Another moment of brilliant ring psychology comes at the end. This is where Savage begins to get fed up with Steamboat, the ref is down and out, the pin should have been his. He wants to make sure Steamboat is down and out for good, so he gives us a visit back to the past as he goes to get the bell. He begins to climb up to the top and then George Steel (who as I mentioned earlier, had his own beef with Savage) saves Ricky before the deadly blow can be dealt. Ricky surprises Randy with a sudden pin fall, 1-2-3…crowd goes wild!
Now this is the eighties, an ending like that is very common where the heel actually has right to complain that things didn’t go his way but honestly the only way that ending could have been better is if Steamboat hit Savage with a diving crossbody for the pin. What solidified Randy Savage for me when I was looking in to him and his matches was the promo after Wrestlemania 3. The man has just lost a match, any other heel might come across whining and complaining but Savage? There’s a little part of you that knows he’s right about what went down and god that makes you hate him even more as a bad guy.
Macho Man was, what he said he was…The Cream of The Crop!
So Why Do We Love It?
In today’s world, this really could have been thrown to the cynics and some cynical minded people have turned against it, others are just modern day fans who don’t understand what is so special about the match and that’s an understandable viewpoint honestly. So many years of people calling this the best match ever can really build up expectations for people that have never seen it before and that can end up disappointing people…especially if they have no idea what wrestling was like back then. I can’t see somebody trying to show this match to a modern day fan and have them truly understand why it is this match is so loved to this day. Yes it’s good, it’s better than good, it’s brilliant! Brilliantly performed, booked and prepared for every step of the way but for me? Why it is I love this match beyond all of that.

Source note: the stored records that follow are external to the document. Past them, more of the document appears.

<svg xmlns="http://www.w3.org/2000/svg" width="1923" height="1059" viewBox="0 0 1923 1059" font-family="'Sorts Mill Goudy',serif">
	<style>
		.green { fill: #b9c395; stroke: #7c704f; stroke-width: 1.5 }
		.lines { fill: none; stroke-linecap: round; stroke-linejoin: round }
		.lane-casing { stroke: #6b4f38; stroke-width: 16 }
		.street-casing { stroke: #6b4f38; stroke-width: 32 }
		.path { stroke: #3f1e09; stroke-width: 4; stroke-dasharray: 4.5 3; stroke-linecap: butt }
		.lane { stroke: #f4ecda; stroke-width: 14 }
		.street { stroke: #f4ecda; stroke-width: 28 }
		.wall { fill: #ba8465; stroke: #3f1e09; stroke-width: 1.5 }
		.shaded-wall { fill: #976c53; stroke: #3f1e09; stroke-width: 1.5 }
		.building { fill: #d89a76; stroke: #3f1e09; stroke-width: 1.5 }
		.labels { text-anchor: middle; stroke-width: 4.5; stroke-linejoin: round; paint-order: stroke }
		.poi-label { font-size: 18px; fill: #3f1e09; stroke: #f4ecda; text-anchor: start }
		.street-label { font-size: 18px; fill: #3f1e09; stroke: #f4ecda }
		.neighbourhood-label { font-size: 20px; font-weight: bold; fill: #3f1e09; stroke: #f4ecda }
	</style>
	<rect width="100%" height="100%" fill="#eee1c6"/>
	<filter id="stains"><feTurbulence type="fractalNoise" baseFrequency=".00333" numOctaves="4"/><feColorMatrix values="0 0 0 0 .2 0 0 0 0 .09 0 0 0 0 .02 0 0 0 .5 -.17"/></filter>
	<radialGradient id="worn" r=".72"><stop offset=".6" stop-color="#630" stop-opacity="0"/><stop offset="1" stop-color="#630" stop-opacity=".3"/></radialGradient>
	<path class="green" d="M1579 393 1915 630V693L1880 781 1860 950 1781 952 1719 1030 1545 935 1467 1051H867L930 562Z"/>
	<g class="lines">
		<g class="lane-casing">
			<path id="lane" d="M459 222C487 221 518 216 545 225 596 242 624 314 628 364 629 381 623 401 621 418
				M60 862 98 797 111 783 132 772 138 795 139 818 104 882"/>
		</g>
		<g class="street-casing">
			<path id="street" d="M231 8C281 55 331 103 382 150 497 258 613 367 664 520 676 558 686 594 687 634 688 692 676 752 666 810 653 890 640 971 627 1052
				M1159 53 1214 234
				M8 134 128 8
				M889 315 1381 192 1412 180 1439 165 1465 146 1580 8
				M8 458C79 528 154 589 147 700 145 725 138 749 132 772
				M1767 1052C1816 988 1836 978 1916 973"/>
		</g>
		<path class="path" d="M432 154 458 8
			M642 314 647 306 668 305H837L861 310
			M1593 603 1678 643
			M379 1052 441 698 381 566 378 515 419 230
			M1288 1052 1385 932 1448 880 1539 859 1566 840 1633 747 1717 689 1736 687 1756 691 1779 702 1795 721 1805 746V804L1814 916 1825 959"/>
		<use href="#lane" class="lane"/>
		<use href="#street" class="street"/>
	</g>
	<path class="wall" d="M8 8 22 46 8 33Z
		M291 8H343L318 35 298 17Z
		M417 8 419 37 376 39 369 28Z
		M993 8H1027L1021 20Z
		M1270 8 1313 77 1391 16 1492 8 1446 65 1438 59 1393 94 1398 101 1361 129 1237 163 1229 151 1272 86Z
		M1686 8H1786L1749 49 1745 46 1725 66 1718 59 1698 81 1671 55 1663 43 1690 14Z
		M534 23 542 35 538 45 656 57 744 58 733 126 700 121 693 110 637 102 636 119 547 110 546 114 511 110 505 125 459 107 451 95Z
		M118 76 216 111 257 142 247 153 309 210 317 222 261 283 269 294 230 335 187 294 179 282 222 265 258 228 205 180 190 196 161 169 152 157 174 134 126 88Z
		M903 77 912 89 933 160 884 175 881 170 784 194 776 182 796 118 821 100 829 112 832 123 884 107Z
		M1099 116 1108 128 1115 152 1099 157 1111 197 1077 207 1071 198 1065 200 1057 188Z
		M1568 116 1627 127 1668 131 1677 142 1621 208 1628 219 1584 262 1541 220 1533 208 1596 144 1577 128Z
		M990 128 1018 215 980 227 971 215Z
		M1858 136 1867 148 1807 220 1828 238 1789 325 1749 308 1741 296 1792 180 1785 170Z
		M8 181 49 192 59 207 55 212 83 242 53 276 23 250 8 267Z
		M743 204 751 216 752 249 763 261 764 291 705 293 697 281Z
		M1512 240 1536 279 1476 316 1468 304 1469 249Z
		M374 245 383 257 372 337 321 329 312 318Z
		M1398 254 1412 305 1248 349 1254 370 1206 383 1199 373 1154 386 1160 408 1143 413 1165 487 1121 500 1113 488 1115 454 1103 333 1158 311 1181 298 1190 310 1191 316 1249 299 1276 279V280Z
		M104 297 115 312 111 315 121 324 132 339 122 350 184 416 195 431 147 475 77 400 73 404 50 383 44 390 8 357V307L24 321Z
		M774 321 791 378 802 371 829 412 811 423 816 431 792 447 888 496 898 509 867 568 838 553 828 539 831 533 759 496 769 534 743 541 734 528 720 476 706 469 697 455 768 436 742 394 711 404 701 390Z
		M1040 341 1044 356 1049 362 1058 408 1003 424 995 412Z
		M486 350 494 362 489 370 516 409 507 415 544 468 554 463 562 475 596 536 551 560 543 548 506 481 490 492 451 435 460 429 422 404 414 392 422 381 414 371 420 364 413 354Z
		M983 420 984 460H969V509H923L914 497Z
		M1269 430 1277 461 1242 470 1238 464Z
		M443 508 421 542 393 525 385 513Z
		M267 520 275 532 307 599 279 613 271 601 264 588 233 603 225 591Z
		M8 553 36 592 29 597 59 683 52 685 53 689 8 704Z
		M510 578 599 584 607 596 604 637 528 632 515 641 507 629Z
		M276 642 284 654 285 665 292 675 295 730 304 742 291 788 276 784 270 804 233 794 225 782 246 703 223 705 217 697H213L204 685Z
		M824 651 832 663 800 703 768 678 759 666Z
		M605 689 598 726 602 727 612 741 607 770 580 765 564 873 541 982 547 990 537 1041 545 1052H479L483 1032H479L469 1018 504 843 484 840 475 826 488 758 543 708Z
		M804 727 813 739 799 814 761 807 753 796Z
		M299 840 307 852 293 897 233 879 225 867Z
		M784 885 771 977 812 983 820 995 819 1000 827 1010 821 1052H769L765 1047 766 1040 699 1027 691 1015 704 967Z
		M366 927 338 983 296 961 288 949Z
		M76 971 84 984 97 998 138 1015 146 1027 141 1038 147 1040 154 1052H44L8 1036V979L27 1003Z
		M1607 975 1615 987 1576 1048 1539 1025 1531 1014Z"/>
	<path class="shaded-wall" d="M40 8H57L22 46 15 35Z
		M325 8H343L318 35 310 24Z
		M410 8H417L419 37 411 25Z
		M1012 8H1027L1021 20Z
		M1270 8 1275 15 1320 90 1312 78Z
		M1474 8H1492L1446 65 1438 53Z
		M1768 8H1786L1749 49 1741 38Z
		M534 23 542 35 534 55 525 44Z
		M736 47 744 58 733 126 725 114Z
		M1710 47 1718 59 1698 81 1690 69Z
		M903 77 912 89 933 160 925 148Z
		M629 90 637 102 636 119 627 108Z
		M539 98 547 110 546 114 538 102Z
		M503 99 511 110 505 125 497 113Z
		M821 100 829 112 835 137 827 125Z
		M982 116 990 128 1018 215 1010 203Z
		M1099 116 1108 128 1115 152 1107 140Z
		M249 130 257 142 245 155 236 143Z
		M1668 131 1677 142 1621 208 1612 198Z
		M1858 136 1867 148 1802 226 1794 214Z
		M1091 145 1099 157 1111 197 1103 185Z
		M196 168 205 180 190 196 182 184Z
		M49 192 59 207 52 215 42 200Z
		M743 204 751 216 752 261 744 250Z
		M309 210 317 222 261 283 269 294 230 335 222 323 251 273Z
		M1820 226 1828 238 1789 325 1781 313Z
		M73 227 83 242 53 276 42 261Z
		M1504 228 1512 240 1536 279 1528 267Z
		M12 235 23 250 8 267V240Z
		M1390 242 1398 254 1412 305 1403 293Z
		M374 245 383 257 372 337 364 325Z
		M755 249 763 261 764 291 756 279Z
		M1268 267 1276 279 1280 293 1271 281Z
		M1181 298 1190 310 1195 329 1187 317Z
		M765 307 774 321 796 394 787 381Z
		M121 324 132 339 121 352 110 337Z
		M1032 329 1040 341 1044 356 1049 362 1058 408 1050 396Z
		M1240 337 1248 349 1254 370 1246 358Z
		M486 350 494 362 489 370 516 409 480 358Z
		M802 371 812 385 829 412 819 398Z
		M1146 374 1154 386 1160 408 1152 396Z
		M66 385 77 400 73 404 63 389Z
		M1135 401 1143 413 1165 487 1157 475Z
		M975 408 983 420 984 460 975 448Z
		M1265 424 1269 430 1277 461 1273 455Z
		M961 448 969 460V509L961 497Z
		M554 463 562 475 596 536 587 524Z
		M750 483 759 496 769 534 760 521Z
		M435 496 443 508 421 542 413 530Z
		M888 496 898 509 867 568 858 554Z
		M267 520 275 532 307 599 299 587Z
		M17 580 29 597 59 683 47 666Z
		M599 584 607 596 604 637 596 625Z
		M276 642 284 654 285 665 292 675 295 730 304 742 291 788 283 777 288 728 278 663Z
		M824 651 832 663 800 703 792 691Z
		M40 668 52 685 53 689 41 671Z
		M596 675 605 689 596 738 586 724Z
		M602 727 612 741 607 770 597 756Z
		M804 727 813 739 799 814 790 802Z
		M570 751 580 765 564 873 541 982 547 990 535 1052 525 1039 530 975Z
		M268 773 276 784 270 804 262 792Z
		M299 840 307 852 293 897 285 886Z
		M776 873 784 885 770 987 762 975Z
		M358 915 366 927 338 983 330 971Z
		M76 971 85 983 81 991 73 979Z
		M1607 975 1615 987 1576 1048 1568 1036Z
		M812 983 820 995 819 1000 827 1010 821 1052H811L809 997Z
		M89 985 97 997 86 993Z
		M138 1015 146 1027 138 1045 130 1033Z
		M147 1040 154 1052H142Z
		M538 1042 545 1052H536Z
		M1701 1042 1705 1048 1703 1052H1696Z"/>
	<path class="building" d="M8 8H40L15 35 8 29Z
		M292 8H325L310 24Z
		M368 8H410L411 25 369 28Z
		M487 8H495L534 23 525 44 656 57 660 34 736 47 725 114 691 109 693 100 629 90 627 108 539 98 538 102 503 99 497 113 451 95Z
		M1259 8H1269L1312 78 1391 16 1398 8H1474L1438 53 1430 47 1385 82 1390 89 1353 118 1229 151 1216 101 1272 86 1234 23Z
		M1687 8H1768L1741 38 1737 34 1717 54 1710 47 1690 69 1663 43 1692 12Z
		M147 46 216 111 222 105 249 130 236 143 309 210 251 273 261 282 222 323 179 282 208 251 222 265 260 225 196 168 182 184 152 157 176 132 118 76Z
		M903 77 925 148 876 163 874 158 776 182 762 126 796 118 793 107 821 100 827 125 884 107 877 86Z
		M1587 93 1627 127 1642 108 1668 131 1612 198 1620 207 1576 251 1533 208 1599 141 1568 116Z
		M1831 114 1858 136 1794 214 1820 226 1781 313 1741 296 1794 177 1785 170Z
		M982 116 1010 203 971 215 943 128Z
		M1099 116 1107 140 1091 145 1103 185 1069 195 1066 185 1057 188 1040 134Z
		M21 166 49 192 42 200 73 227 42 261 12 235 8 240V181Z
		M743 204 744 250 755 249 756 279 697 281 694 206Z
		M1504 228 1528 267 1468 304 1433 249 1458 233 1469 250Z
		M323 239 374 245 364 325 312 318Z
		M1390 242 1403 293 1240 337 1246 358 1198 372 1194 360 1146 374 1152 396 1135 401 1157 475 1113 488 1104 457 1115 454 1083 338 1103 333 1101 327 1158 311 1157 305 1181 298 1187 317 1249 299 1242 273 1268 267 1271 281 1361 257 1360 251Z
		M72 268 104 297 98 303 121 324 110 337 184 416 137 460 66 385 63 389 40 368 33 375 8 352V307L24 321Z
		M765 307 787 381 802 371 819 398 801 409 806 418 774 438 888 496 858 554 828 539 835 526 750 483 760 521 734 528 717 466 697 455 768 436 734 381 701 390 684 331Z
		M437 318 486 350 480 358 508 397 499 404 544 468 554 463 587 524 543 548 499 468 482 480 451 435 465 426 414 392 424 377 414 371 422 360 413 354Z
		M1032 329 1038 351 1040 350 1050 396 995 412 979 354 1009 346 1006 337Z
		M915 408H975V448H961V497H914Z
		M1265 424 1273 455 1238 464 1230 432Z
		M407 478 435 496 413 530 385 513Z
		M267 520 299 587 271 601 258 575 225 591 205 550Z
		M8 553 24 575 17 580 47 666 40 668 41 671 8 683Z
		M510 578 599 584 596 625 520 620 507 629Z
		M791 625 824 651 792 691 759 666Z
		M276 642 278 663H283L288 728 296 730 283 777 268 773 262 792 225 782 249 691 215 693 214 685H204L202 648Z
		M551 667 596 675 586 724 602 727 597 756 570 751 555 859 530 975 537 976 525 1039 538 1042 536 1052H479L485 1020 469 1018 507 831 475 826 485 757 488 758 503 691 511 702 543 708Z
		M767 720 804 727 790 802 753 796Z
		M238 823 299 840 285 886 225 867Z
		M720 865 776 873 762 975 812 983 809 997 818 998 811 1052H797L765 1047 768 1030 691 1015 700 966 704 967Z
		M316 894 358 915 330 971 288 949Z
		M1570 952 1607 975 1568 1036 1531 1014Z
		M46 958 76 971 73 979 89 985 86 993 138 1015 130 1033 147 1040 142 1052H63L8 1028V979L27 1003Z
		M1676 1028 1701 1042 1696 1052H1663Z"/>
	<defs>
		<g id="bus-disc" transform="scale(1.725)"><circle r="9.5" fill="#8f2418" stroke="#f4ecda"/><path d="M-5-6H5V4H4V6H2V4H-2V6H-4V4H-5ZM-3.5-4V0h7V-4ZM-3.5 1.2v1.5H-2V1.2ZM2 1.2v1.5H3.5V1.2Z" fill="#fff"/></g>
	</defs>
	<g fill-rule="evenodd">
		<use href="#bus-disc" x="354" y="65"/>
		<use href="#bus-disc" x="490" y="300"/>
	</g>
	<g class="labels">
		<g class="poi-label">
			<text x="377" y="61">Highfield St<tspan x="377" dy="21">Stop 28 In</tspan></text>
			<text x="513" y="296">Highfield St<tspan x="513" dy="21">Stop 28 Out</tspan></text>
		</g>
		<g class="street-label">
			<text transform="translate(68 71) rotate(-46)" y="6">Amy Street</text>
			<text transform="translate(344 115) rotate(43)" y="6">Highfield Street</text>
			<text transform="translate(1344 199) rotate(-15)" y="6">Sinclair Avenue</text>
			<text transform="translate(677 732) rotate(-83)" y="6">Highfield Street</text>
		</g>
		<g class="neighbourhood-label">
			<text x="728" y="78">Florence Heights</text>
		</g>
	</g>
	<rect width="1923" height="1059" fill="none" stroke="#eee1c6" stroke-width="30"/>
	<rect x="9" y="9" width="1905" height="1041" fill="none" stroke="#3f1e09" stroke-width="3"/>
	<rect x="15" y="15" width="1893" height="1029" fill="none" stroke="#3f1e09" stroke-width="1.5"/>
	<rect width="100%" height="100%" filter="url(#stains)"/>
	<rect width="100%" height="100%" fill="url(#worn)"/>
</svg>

For me this is what set the bar, this is what every wrestler should look at when they go into a Pay-Per-View, this is what mid card talent should be watching to inspire them come Wrestlemania when Roman Reigns is facing Brock Lesnar in the main event. This is what every young star in NXT should be shown as they go through developmental Every star that feels like they have a place on that show needs to watch these to wrestle again and again until they get the message drilled into their head.
These two men were met with a situation where it was clear who would get all the praise and all the accolades, they didn’t complain, they didn’t moan, they went out, they put on an amazing match that stole the show…and the entire wrestling world has remembered that match more than any other match that ever stole the show because of it. It’s the one that made it popular, it’s the one that put it in our minds, it gave us a physical definition right on our screens of exactly what this thing called a show stealer was…it made wrestling history and I don’t think we’ll ever let it go away, because it’s too special. It’s special to those that got to see it either in the flesh or on Pay-Per-View, it’s special to those that got to see it on old VHS tapes that were probably handed down to them by family members, sharing memories together. It’s one of those matches that just showed you why you shouldn’t be ashamed to be a wrestling fan, they only come by every now and then. Sure if you had the time you could name hundreds of matches that stole the show and you could probably name the shows they were on too…but how many of them can you say had the affect on you or anybody else the way this match did? It’s the original show stealer…nobody could do it better. If you haven’t seen the watch, go watch it with an open mind…and if you have seen it, go watch it again, because it really is that good.